» **DATA FOR ANALYSIS**:
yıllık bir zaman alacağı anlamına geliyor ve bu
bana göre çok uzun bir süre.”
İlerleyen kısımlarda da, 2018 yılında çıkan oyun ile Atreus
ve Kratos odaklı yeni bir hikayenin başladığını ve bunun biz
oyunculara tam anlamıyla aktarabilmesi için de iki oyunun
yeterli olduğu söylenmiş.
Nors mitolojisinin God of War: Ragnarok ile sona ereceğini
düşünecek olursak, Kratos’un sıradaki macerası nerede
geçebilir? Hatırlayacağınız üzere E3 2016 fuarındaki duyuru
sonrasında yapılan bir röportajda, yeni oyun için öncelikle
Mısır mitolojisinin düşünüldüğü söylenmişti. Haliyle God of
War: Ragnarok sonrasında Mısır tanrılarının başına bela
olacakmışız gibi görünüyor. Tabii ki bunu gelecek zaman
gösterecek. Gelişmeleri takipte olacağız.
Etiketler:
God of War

» **INSTRUCTIONS TO FOLLOW**: In the listing, how many lines include the string "Mısır"? State the number alone.

» **EXERCISE RESPONSE**: 2